#### Exercise data
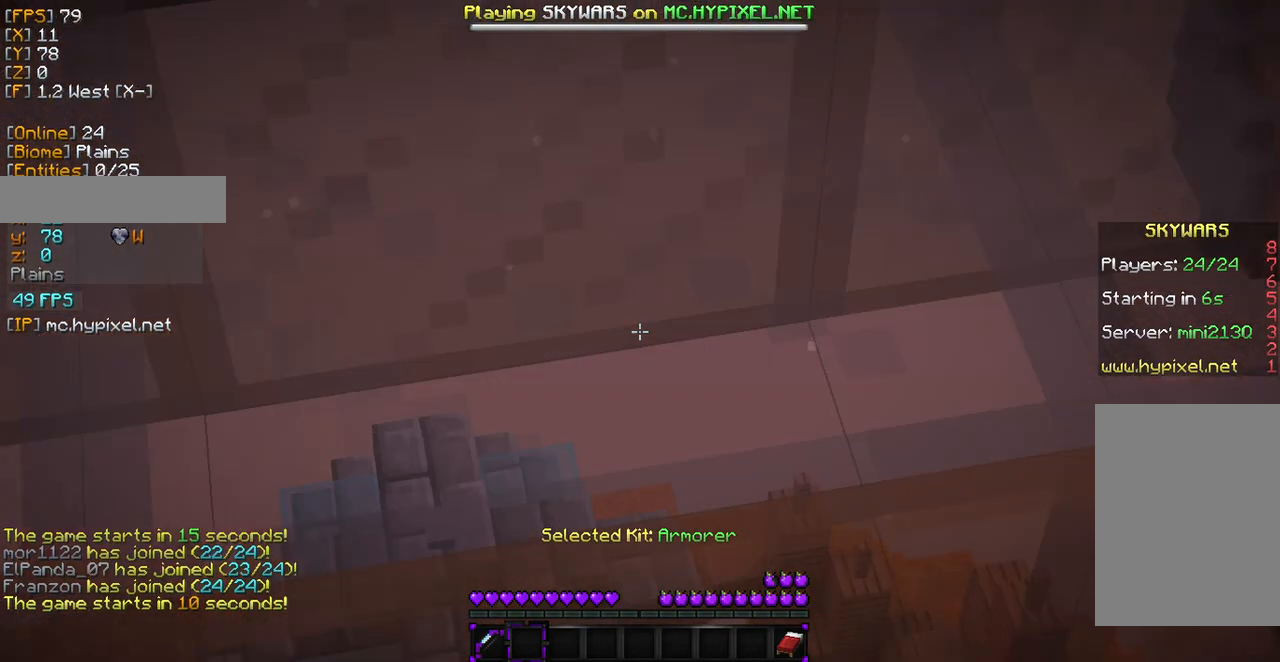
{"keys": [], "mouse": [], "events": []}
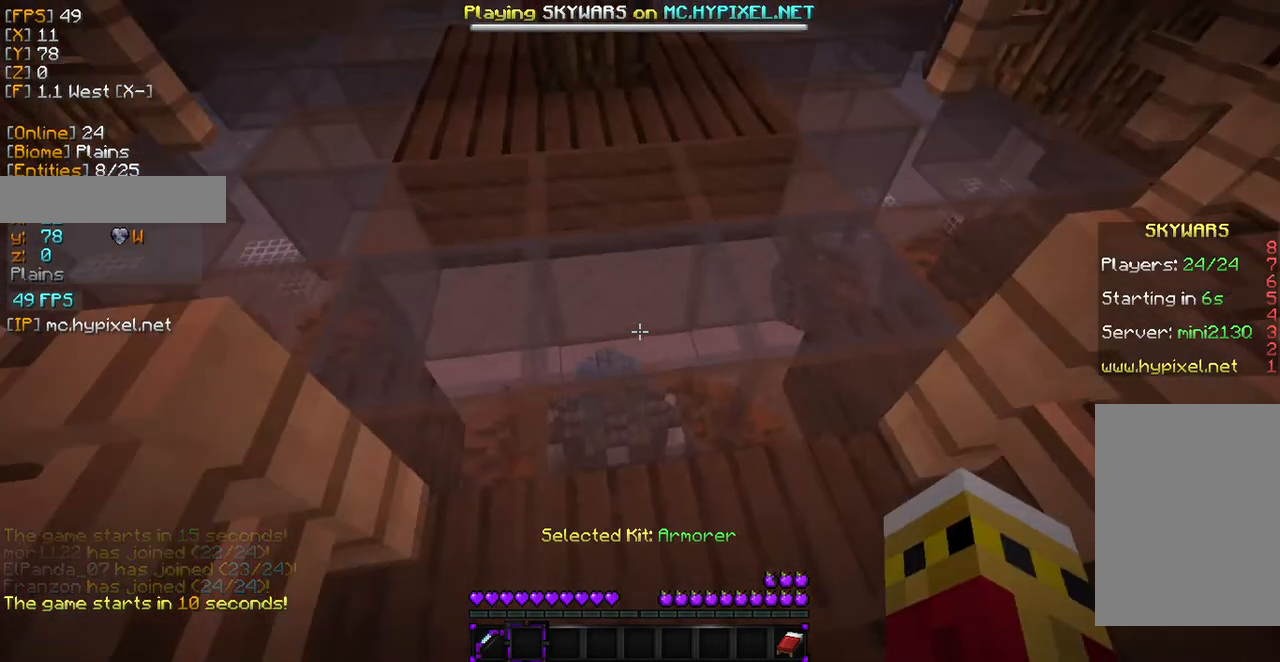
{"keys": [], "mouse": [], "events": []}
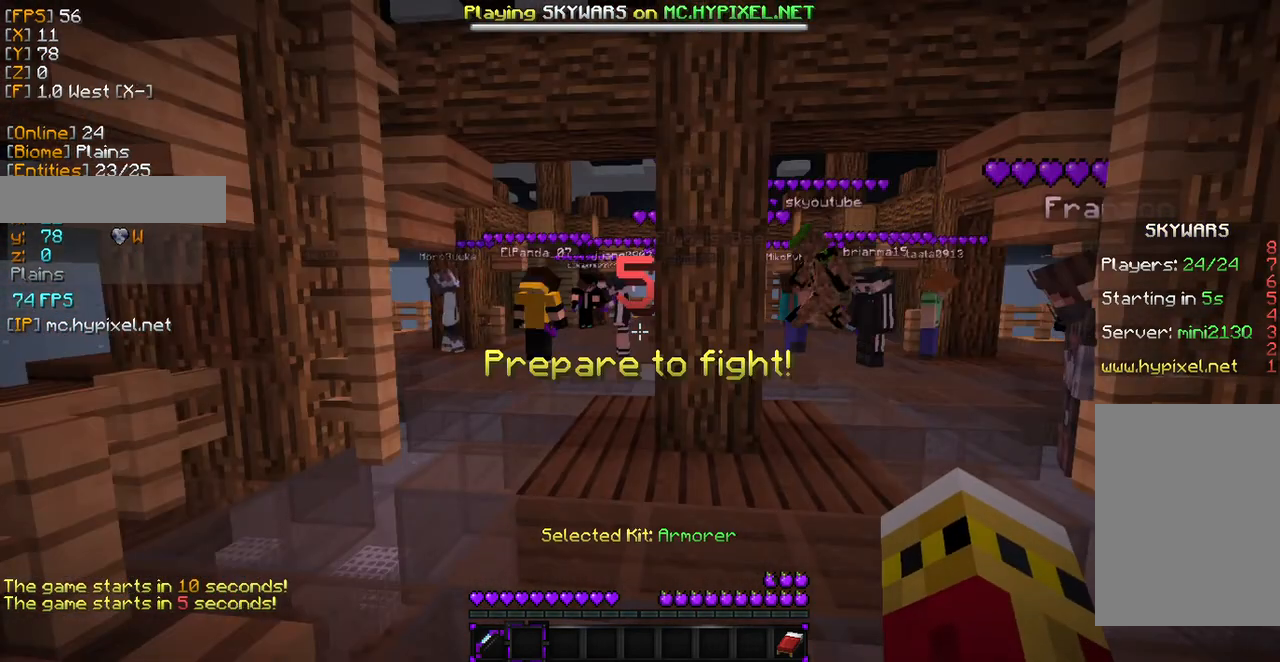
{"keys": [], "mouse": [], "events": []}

#### Problem details
Copy the listing above verbatim; the pictures it contains are to stay out.

#### Expected answer
{"keys": [], "mouse": [], "events": []}
{"keys": [], "mouse": [], "events": []}
{"keys": [], "mouse": [], "events": []}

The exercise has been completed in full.